Being the department of 'no'

On the other hand, CISOs who want to keep their posts can’t let security concerns be an impediment to business growth, Pescatore says. “There are security groups saying, ‘We can’t make sure that [proposed new business initiative] is secure, so we’re raising objectives to allowing it at all. That’s another issue where you see CISOs being told to move on, those cases where CISOs are seen as an impediment to business success, where they’re just raising objections rather than finding solutions.”

Missing something big

Although most CISOs don’t expect to be fired if a breach occurs, they can still expect trouble in the office if they overlook or miss red flags, Pescatore says.

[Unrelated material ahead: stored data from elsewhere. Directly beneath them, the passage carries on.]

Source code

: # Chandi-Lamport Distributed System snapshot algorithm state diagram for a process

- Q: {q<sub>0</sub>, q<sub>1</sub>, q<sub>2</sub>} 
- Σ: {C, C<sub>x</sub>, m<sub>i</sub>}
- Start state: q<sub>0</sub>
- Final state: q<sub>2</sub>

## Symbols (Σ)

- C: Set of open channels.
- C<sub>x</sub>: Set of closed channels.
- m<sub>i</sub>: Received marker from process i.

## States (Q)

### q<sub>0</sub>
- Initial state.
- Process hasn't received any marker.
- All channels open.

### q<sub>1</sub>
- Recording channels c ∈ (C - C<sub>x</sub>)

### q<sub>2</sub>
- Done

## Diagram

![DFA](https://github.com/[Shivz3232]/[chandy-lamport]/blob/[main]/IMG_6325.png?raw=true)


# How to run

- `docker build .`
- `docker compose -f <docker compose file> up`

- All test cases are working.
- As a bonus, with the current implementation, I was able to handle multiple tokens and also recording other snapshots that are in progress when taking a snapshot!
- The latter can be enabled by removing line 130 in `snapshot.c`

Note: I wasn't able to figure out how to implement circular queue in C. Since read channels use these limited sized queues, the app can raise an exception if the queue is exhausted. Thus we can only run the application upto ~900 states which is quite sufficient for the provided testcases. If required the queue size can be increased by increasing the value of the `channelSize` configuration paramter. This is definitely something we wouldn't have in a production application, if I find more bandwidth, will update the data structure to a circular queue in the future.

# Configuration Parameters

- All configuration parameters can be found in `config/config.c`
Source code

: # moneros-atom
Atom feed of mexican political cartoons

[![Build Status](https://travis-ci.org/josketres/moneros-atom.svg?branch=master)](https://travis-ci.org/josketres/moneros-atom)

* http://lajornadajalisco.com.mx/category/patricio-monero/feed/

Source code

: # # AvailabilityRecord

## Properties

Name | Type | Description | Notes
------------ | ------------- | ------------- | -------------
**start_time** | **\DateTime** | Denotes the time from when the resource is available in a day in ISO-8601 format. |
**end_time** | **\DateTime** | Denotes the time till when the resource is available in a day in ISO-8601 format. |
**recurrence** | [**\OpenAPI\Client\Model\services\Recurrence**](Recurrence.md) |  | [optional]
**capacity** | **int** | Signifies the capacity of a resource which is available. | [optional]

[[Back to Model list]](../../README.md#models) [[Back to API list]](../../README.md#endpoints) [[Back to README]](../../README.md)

CISOs who have missed security holes in companies that their own organizations are set to acquire or CISOs who drastically underestimated the risks their own enterprises face in regards to known security threats are often sent packing. Even if the resulting problems are contained, the CEO and the board have lost confidence that their CISOs are up for the job, Pescatore explains.

Trailing your competitors

The executive team and board members have a chance to measure their security programs and its leadership when similar problems hit multiple organizations, Pescatore warns. So any CISO that trails the organization’s competitors or similar enterprises in restoring services and returning to normal will find that they’ll be called to account. “You’ll be getting fired because the company lost more than the competitors who were hit by the same issue,” he says.

Signing on to be the fall guy

A CISO who steps into the role at an enterprise where the position is pushed down a few levels on the org chart, and where the pay dramatically trails the other chief executives, should consider his or her days numbered, Hasib says. He says his research has found that those organizations want someone in the position solely to take the blame when something inevitably goes wrong.

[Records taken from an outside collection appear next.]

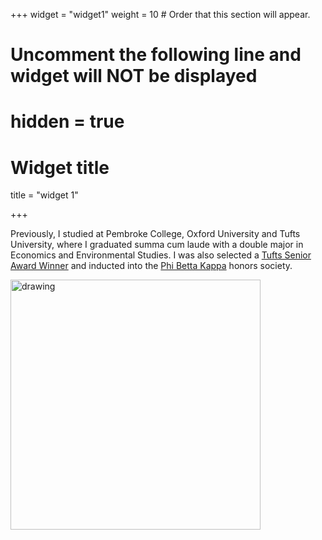 +++
widget = "widget1"
weight = 10  # Order that this section will appear.

# Uncomment the following line and widget will NOT be displayed
# hidden = true

# Widget title
title = "widget 1"


+++


 
Previously, I studied at Pembroke College, Oxford University and Tufts University, where I graduated summa cum laude with a double major in Economics and Environmental Studies. I was also selected a [Tufts Senior Award Winner](https://alumniandfriends.tufts.edu/join-our-community/about-alumni-association/2019-senior-awards-honorees)  and inducted into the [Phi Betta Kappa](https://ase.tufts.edu/pbk/index_files/Page352.htm) honors society. 

<img class="mx-auto my-4" src="/img/Bodelian.jpeg" alt="drawing" width="400"/>

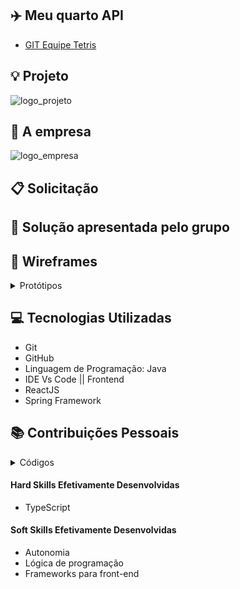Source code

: ## :airplane: Meu quarto API  
* [GIT Equipe Tetris]() 

## :bulb: Projeto 
![logo_projeto]()


## :briefcase: A empresa


![logo_empresa]()

## :clipboard: Solicitação 


## :pushpin: Solução apresentada pelo grupo


## :art: Wireframes
<details>
<summary>Protótipos</summary>
Tela de login <br>
![tela_login]()

Tela de cadastro de usuário <br>
![tela_cadastro_user]()

Tela de cadastro do Scrum Master <br>
![tela_cadastro_sm]()

Tela de cadastro do time dev <br>
![tela_cadastro_dev]()

Tela inicial<br>
![tela_inicial]()

Sala poker dos desenvolvedores <br>
![tela_login]()

Sala poker do Scrum master <br>
![tela_login]()
</details>

## :computer: Tecnologias Utilizadas
- Git
- GitHub
- Linguagem de Programação: Java
- IDE Vs Code || Frontend
- ReactJS
- Spring Framework


## :books: Contribuições Pessoais

<details>
<summary>Códigos</summary>
Código da tela de cadastro<br>
![register]()

Código da tela de cadastro<br>
![register1]()

Código da tela de cadastro<br>
![register2]()

Código da tela de cadastro<br>
![register3]()
</details>

#### Hard Skills Efetivamente Desenvolvidas
* TypeScript

#### Soft Skills Efetivamente Desenvolvidas
* Autonomia
* Lógica de programação
* Frameworks para front-end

“A lot of people don’t look at the org chart, but it’s the most critical determinate of how security is viewed; some organizations purposely hire someone to be the fall person,” Hasib says, explaining that where the CISO sits in the executive structure indicates whether the organization sees security as a business enabler or simply a cost center. A number of CISOs could be in this position; consider, for instance, that a 2019 survey of 209 CISOs by Forbes Insight and security software maker Fortinet found that 36% say an inadequate budget has a significant impact on their cybersecurity programs – with 18% saying that budgeting limits was their greatest constraint.

Allowing a hostile work environment

The numbers are bleak: According to the 2019 report, (ISC)² Cybersecurity Workforce Study: Women in Cybersecurity, women make up only about a quarter of the cybersecurity workforce. Meanwhile, the 2018 report Innovation Through Inclusion: The Multicultural Cybersecurity Workforce, from (ISC)² and the International Consortium of Minority Cybersecurity Professionals (ICMCP), found minority representation within the cybersecurity profession stands at 26%, with racial and ethnic minorities tending to hold non-managerial positions. Pescatore says some security departments retain an unwelcoming culture. If that’s still the case for a CISO today, they can expect more CEOs and boards to seek improvement by changing the leadership at the top.

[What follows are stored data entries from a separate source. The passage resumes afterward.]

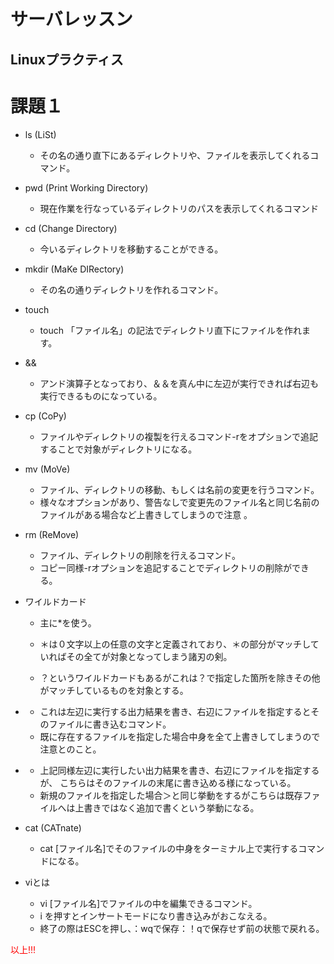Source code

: # サーバレッスン
Linuxプラクティス
-----------------
# 課題１
* ls (LiSt)
	* その名の通り直下にあるディレクトリや、ファイルを表示してくれるコマンド。

* pwd (Print Working Directory)
	* 現在作業を行なっているディレクトリのパスを表示してくれるコマンド

* cd (Change Directory)
	* 今いるディレクトリを移動することができる。

* mkdir (MaKe DIRectory)
	* その名の通りディレクトリを作れるコマンド。

* touch
	* touch 「ファイル名」の記法でディレクトリ直下にファイルを作れます。

* &&
	* アンド演算子となっており、＆＆を真ん中に左辺が実行できれば右辺も実行できるものになっている。

* cp (CoPy)
	* ファイルやディレクトリの複製を行えるコマンド-rをオプションで追記することで対象がディレクトリになる。

* mv (MoVe)
	* ファイル、ディレクトリの移動、もしくは名前の変更を行うコマンド。
	* 様々なオプションがあり、警告なしで変更先のファイル名と同じ名前のファイルがある場合など上書きしてしまうので注意
。

* rm (ReMove)
	* ファイル、ディレクトリの削除を行えるコマンド。
	* コピー同様-rオプションを追記することでディレクトリの削除ができる。

* ワイルドカード
	* 主に*を使う。
 	* ＊は０文字以上の任意の文字と定義されており、＊の部分がマッチしていればその全てが対象となってしまう諸刃の剣。
 
	* ？というワイルドカードもあるがこれは？で指定した箇所を除きその他がマッチしているものを対象とする。
* >
	* これは左辺に実行する出力結果を書き、右辺にファイルを指定するとそのファイルに書き込むコマンド。
	* 既に存在するファイルを指定した場合中身を全て上書きしてしまうので注意とのこと。

* >>
	* 上記同様左辺に実行したい出力結果を書き、右辺にファイルを指定するが、
	こちらはそのファイルの末尾に書き込める様になっている。
	* 新規のファイルを指定した場合＞と同じ挙動をするがこちらは既存ファイルへは上書きではなく追加で書くという挙動になる。

* cat (CATnate)
	* cat [ファイル名]でそのファイルの中身をターミナル上で実行するコマンドになる。

* viとは
	* vi [ファイル名]でファイルの中を編集できるコマンド。
	* i を押すとインサートモードになり書き込みがおこなえる。
	* 終了の際はESCを押し、：wqで保存：！qで保存せず前の状態で戻れる。

<font color="red"> 以上!!! </font>
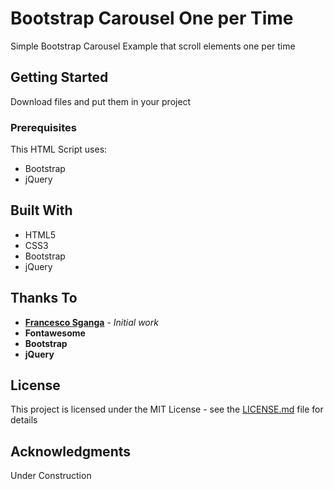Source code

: # Bootstrap Carousel One per Time

Simple Bootstrap Carousel Example that scroll elements one per time

## Getting Started

Download files and put them in your project

### Prerequisites

This HTML Script uses:
* Bootstrap
* jQuery

## Built With

* HTML5
* CSS3
* Bootstrap
* jQuery

## Thanks To

* **[Francesco Sganga](http://www.francescosganga.it)** - *Initial work*
* **Fontawesome**
* **Bootstrap**
* **jQuery**

## License

This project is licensed under the MIT License - see the [LICENSE.md](LICENSE.md) file for details

## Acknowledgments

Under Construction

Failing to build the right team

No CISO can do it all, and those who try will find themselves overwhelmed by the work, endangering the organization’s security and hindering their own careers. “If they don’t surround themselves with strong people who have the knowledge to do the right thing, then they won’t succeed. So the CISO should be empowered to hire the right people,” says Hasib, author of Cybersecurity Leadership: Powering the Modern Organization.

Hasib says he still sees some CISOs overemphasizing technology-based security solutions rather than balancing technology with the process and people parts of the security triad. He and others say CISOs must prioritize building a top-notch team if they want to get qualified security professionals in these days of high demand. That shows their executive colleagues that they truly belong at the top leadership tier.